Exercise passage: Begin

That just leaves us with "Nights In White Satin" their signature song, thrice a hit, umpteen times the featured record on Our Tune and a stonewall classic. I know some people loathe it as pompous and overblown and applaud The Dickies' 1979 demolition ( which provoked the original's third chart run in response ) . Perhaps they have never had the sort of long night of the soul for which this song , before and beyond Joy Division et al, is the perfect soundtrack, flute solo and all.
This blog will have to run for some while before we come back to The Moodies, this sating my curiosity for the next couple of decades while their critical stock sank below rock bottom ( Q and The Guardian were particularly vitriolic towards them in the nineties ). They are still going without Moraz ( fired ) and Thomas ( retired ) but you've got most of what you need right here.

Exercise passage: End

Exercise tasks:
1. Return, exactly, the part of the passage on The Moodies that opens with the words containing "That just leaves" and closes with "need right here.".
2. Decide whether each statement agrees with the passage on The Moodies, answering yes or no and quoting the deciding words: (a) The Dickies' version led to the original's third chart run. (b) Moraz retired from the group. (c) Q and The Guardian were favorable toward the group in the nineties.
The listing that follows is separate material and has no connection to the passage on The Moodies.

Material provided: Begin

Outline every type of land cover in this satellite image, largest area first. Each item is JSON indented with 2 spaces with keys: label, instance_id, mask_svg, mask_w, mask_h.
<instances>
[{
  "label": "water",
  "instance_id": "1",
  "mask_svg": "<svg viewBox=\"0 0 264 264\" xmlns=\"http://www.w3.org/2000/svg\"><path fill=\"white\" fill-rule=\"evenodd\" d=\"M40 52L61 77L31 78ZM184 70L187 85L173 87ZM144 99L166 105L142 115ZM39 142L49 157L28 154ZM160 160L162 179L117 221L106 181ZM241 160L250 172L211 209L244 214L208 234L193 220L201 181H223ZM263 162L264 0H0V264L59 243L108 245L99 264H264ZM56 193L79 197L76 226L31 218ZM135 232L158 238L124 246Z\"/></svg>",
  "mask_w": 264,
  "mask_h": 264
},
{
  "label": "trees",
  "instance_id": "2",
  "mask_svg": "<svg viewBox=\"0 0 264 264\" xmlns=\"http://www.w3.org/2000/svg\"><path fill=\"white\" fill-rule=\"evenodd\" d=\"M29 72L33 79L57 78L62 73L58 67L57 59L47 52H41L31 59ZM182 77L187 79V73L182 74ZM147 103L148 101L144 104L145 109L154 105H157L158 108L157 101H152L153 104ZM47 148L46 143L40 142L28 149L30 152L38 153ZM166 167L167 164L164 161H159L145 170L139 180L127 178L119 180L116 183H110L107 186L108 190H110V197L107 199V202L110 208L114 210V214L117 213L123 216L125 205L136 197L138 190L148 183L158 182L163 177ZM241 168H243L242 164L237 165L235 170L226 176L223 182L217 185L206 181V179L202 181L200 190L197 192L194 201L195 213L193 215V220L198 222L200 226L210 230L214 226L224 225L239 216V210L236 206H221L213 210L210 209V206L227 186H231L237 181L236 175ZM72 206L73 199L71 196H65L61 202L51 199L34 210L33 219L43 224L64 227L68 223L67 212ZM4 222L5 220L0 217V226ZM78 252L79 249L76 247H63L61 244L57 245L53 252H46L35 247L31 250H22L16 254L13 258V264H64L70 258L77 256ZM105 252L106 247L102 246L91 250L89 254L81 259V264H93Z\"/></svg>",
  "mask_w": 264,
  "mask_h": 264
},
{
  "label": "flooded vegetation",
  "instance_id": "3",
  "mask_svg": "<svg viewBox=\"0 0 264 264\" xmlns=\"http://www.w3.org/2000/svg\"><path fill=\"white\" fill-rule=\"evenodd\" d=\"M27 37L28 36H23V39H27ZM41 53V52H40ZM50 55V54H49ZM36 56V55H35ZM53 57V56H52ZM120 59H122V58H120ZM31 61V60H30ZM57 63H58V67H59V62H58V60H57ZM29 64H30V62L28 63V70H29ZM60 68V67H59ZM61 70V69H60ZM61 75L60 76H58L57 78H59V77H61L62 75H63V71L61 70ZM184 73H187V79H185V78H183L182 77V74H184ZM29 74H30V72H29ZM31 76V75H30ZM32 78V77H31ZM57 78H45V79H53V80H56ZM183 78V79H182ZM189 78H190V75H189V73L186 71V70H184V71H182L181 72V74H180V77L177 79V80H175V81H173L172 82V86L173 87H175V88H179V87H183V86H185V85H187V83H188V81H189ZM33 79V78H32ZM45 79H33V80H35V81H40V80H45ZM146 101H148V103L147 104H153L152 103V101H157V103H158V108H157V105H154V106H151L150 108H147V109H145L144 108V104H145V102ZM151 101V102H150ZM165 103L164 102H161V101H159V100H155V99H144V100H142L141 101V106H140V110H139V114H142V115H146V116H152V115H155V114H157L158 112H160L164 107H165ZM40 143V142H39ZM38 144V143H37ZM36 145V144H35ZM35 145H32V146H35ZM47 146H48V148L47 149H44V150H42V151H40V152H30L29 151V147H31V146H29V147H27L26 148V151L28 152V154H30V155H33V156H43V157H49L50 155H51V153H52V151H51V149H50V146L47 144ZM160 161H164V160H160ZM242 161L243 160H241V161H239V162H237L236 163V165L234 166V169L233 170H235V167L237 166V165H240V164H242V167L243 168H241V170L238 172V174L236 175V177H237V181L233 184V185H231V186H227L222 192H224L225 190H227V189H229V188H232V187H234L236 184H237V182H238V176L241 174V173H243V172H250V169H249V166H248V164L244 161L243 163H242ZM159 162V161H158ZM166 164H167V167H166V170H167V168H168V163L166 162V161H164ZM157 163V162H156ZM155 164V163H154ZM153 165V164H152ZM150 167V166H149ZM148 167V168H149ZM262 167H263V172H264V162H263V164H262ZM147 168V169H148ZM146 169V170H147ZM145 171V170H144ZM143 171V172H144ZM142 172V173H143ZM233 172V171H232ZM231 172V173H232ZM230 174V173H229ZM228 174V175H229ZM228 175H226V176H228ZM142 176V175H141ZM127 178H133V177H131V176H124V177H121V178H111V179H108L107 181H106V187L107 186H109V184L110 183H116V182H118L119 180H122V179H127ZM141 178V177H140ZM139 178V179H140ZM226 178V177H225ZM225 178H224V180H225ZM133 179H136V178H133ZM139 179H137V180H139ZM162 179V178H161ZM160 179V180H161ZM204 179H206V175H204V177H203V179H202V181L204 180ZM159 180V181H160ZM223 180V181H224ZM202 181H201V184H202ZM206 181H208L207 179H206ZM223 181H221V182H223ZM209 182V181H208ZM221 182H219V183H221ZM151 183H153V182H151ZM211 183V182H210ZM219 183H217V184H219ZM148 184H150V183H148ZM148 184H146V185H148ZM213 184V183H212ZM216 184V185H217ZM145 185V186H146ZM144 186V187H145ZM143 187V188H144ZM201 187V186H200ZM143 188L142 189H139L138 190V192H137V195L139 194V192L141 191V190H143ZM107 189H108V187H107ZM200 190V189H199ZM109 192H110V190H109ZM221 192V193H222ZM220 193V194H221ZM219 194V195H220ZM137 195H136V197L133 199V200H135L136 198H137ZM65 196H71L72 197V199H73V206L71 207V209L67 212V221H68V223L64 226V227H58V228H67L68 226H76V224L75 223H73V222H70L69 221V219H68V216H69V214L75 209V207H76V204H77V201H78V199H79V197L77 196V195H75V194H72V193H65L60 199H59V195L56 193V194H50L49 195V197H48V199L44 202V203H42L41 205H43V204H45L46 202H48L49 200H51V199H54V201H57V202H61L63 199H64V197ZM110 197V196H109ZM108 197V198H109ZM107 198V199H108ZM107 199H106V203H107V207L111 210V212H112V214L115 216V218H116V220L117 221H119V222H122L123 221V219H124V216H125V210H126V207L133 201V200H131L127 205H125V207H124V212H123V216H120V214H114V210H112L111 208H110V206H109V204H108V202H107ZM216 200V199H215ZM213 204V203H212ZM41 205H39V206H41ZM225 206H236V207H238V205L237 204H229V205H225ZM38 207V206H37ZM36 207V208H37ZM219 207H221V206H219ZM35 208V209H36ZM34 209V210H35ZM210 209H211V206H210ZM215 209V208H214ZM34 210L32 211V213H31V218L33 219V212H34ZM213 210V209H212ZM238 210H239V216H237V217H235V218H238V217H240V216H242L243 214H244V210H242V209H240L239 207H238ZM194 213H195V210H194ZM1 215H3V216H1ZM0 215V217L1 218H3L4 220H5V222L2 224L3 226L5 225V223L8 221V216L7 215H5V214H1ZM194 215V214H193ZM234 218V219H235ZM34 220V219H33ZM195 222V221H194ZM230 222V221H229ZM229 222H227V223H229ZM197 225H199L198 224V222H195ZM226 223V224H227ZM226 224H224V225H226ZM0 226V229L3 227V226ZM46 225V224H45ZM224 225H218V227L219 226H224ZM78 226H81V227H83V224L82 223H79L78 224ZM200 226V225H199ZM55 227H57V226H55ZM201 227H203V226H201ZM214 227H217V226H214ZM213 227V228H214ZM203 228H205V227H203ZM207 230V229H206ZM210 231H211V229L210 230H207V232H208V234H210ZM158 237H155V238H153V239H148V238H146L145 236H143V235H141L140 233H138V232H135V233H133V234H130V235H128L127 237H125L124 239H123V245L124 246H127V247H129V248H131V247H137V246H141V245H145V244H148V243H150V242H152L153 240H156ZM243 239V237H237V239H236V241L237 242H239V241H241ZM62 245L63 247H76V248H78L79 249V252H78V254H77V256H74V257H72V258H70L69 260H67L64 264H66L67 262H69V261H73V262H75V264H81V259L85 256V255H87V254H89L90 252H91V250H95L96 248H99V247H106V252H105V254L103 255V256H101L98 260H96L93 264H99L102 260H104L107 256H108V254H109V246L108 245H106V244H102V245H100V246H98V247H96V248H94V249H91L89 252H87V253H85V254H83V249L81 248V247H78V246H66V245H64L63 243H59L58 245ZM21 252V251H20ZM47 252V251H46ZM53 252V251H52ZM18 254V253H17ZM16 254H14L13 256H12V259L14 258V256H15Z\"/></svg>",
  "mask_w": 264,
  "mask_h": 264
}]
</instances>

Material provided: End

Expected responses:
1.
That just leaves us with "Nights In White Satin" their signature song, thrice a hit, umpteen times the featured record on Our Tune and a stonewall classic. I know some people loathe it as pompous and overblown and applaud The Dickies' 1979 demolition ( which provoked the original's third chart run in response ) . Perhaps they have never had the sort of long night of the soul for which this song , before and beyond Joy Division et al, is the perfect soundtrack, flute solo and all.
This blog will have to run for some while before we come back to The Moodies, this sating my curiosity for the next couple of decades while their critical stock sank below rock bottom ( Q and The Guardian were particularly vitriolic towards them in the nineties ). They are still going without Moraz ( fired ) and Thomas ( retired ) but you've got most of what you need right here.

2.
(a) Yes: "which provoked the original's third chart run in response"
(b) No: "without Moraz ( fired )"
(c) No: "Q and The Guardian were particularly vitriolic towards them in the nineties"